Conservative Republican political strategist Constantin Querard told The Wanderer that war refugees coming here actually aren’t so numerous: “Compared to the huge numbers of legal and illegal immigrants we have absorbed over the last 20 years, the entirety of the refugee population that has come to America thanks to the wars, successful or unsuccessful, of the last 70 years is a relatively small number.
“It is likely good policy, as well as morally right, to provide a safe refuge for those foreign nationals that have fought by our side or aided our military efforts in countries where the mission ultimately failed. Afghanistan in 2021 as the most recent example,” Querard said.
“Does this mean thousands of new arrivals? It almost certainly does,” he said. “But the entirety of the refugees we protect from Afghanistan may ultimately amount to just a few days of what would cross our southern border on a regular basis.”
Trump: No Vetting
Meanwhile, Donald Trump noted in an August 24 email blast that Americans being rescued had been only a small minority of evacuees. Trump added that “we can only imagine how many thousands of terrorists have been airlifted out of Afghanistan and into neighborhoods around the world. What a terrible failure. NO VETTING. How many terrorists will Joe Biden bring to America? We don’t know!”
An opinion column posted on August 24 at The Wall Street Journal looked at the hopefully positive results to arise from Afghan tragedy refugees.
This column said: “Over the past 70 years, waves of Cuban, Hungarian, Iranian, and Vietnamese immigrants fleeing Communism and Islamism have transformed themselves from desperate refugees into icons of the American dream through hard work and initiative, the strength of their families and communities, and above all their recognition that the freedoms they enjoy as Americans aren’t free.”

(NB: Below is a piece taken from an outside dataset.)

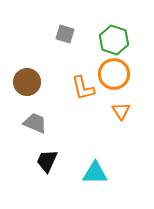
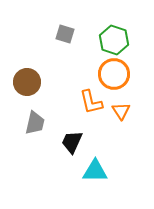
orange L-shape: moved 8 px right, 14 px down
gray trapezoid: rotated 80 degrees clockwise
black trapezoid: moved 25 px right, 19 px up
cyan triangle: moved 2 px up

Or, as an opinion column at The New York Sun said on August 23: “Americans are skeptical of open-ended military commitments and of opening the door to a flood of poorly screened refugees, but we also see the humanity of those seeking an escape to freedom from persecution. We want to help. Never mind that the most efficient way to help might have been to leave some GIs there rather than surrendering.”

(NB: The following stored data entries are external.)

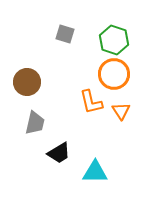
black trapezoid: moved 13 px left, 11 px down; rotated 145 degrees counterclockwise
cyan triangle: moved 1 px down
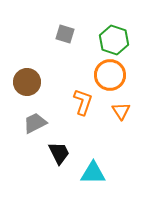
orange circle: moved 4 px left, 1 px down
orange L-shape: moved 8 px left; rotated 148 degrees counterclockwise
gray trapezoid: rotated 130 degrees counterclockwise
black trapezoid: rotated 85 degrees counterclockwise
cyan triangle: moved 2 px left, 1 px down
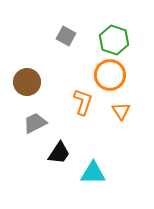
gray square: moved 1 px right, 2 px down; rotated 12 degrees clockwise
black trapezoid: rotated 60 degrees clockwise
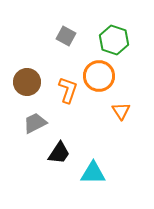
orange circle: moved 11 px left, 1 px down
orange L-shape: moved 15 px left, 12 px up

On the other hand, commentator Steve Cortes posted at The National Pulse site on August 23 that it’s a characteristic of globalism to strip down a nation then send its refugees fleeing to the U.S.
Many on the left, Cortes said, believe that “immigration is either some intrinsically inherent and pure good, or a cudgel with which to batter American culture and identity. For globalists, mass migration must be embraced, as a means to cheap labor and free votes, but now also as a matter of ‘social justice.’
“Because nothing says ‘equity’ like stripping impoverished nations of their labor force and working them to the bone before sending them back to their American ghettoes,” Cortes said.
He concluded: “Given these risks, we simply should not allow the globalists to, once again, inflict the costs of their disastrous war and mindless nation-building upon the citizens of America. This pattern of invading a country, massively destabilizing it, creating a refugee crisis, and then settling those migrants in America is not a sustainable path to security and prosperity. But then again, the globalists know that all too well.”